On August 4, 2017, the Consumer Financial Protection Bureau released four prototype disclosures for the overdraft opt-in required under Regulation E that it is currently testing. The Bureau is considering the prototypes as replacements for the Model Form A-9 opt-in disclosure, which was adopted when the Regulation E overdraft rule was promulgated by the Federal Reserve Board in 2010. The overdraft rule requires financial institutions to obtain consumer consent to assess fees or charges for overdraft services in connection with one-time debit card and ATM transactions. The opt-in requirement does not apply to overdraft fees imposed on check, ACH, or recurring debit card transactions.
The prototypes are more tabular in presentation than the current model form and emphasize that consumers are being presented with two choices: (a) “keep” the bank’s default overdraft protection for check, ACH, and recurring debit card transactions; or (b) “switch to” overdraft protection for all transactions, including one-time debit card and ATM transactions. The prototypes also go further than the model form in highlighting the cost of overdraft fees, but neither the current model form nor the prototypes discuss the benefits from having overdraft protection or any potential costs of not having such protection available. For instance, one of the prototypes includes an “example” of an overdraft scenario emphasizing the cost of overdraft fees, but there is no discussion of the potentially significant consequences of a declined transaction. In addition, three of the prototypes include a check box in the tear-off form for electing to keep the default option, which could raise questions about whether a consumer’s failure to check the “keep” or default option might be construed as a consumer opting-out of overdrafts for check, ACH, and recurring debit transactions.
In a related blog post, the Bureau requested feedback on the prototypes, which would presumably be required to go through notice-and-comment rulemaking before being finalized. To comment on the prototypes, non-confidential comments can be submitted to [email protected]

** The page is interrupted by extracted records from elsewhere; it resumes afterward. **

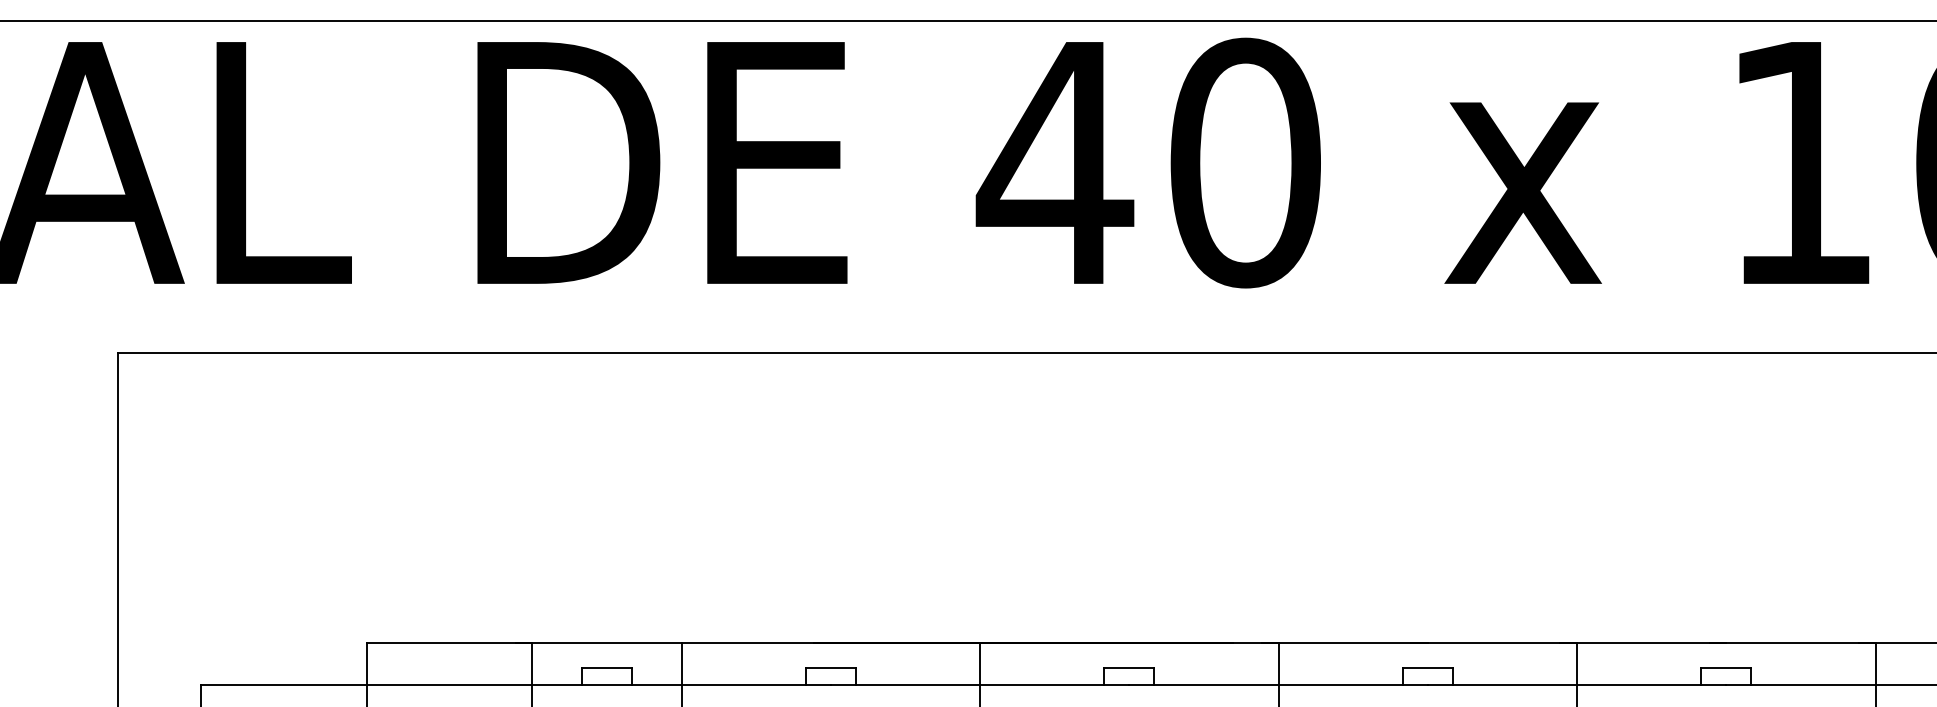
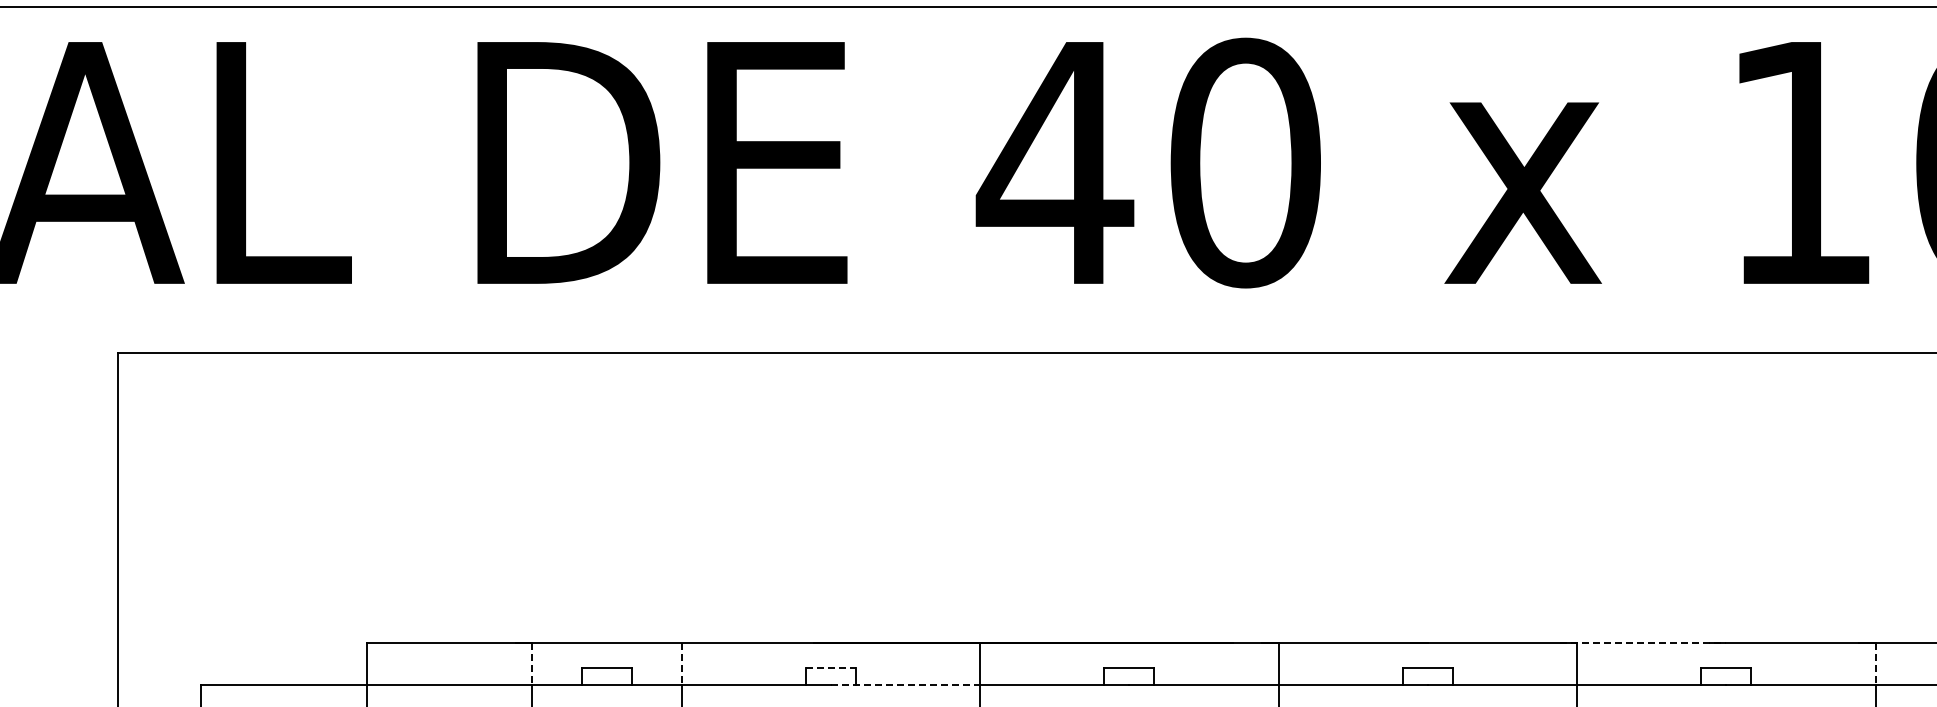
line at (967, 21) position: (967, 21) -> (967, 7)
line at (1643, 643): solid -> dashed
line at (532, 664): solid -> dashed
line at (681, 664): solid -> dashed
line at (1875, 664): solid -> dashed
line at (830, 668): solid -> dashed
line at (905, 684): solid -> dashed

Contemporaneous with the release of the overdraft prototypes the Bureau published a new study on overdrafts (based on a review of 2010–2012 data representative of 40 million accounts). The CFPB’s study focuses on frequent overdrafters—which the Bureau defines as consumers who attempt to overdraw their accounts by any method of payment more than ten times in a twelve-month period—emphasizing the costs associated with overdrafts. Among the study’s findings are that only 9% of accounts have frequent overdrafts. Those accounts, however, are the source of 79% of overdraft fees. The study, which follows a 2013 CFPB study of overdraft programs and a 2014 CFPB report on checking account overdraft programs, also found that frequent overdrafters typically had low or no credit scores, with the median score being less than 600 and with 20% of frequent overdrafters lacking credit scores entirely. The study acknowledges that overdrafters “frequently” face barriers in accessing credit but does not explore the burdens such consumers might experience in their finances without access to overdraft services as well.